In 1980 the Panchen Lama was reinstated as the Vice-chairman of the National People’s Congress. Immediately after his release from prison, the Panchen Lama asked the Chinese authorities for permission to visit Tibet.
On reaching Lhasa, he announced: "Tibet is my home and I have a special regard for this land. Although I have not lived here for the last eighteen years, my heart has always been beating with those of the people of Tibet. I have always missed Tibet and its people, and have been thinking about the welfare of Tibetans." He was to visit Lhasa seven more times before his death, and he also toured various parts of Kham and Amdo.

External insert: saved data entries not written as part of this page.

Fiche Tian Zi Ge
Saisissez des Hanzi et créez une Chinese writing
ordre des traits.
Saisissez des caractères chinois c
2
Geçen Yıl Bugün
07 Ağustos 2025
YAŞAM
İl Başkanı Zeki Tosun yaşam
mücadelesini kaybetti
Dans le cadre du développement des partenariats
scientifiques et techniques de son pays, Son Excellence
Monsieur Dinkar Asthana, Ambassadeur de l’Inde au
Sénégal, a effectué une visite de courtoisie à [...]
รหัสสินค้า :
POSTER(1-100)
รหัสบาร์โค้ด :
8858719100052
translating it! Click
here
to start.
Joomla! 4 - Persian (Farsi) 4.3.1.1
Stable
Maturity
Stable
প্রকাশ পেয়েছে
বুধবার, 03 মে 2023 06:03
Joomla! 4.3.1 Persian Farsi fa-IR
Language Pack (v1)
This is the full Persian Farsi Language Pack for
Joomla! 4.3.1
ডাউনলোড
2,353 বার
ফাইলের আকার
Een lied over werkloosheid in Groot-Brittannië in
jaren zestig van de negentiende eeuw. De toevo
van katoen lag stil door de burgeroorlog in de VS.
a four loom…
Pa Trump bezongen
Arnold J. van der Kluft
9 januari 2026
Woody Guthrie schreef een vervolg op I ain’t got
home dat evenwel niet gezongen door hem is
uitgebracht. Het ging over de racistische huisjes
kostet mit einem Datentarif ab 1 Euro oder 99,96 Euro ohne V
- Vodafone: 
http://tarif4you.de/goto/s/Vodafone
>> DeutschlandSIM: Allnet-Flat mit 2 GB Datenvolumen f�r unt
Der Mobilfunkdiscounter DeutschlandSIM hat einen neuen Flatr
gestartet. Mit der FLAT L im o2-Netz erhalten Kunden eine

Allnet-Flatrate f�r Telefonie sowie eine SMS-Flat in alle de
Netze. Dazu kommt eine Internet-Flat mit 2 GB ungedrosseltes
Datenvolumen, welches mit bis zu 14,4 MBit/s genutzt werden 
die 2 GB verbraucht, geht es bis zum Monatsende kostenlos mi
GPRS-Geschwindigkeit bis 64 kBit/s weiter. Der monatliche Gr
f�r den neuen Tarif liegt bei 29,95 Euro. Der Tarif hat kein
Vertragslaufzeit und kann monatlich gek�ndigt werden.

Speaking to a gathering of Tibetans during the Monlam festival in Lhasa in 1985, the Panchen Lama said: "His Holiness the Dalai Lama and I are spiritual friends. There are no differences between His Holiness the Dalai Lama and me. Some people are trying to create discord between us. This will not succeed."
At the TAR Standing Committee Meeting of the National People’s Congress, held in Beijing in March 1987, the Panchen Lama openly criticized the Chinese Government’s policy in Tibet regarding education, economic development, population transfer and discriminatory treatment of Tibetans.
On January 9, 1989 the Panchen Lama arrived in Shigatse to consecrate the newly-renovated mausoleums of the Fifth to the Ninth Panchen Lamas. On January 24, 1989 the Panchen Lama stated in Shigatse that Chinese rule in Tibet had brought more destruction than benefit to the Tibetan people. On January 28, 1989, four days after delivering this historic condemnation, the Panchen Lama died at Tashilhunpo Monastery.
The mysterious nature of his sudden death has generated a wealth of speculation. Was he killed or did he die a natural death? What has become increasingly clear since his death is that the Tenth Panchen Lama was a patriot and martyr for the cause of Tibet. Constrained from expressing his thoughts and feelings, imprisoned and reviled for over a decade, he was nevertheless one of the harshest and most courageous critics of Mao’s policy in Tibet.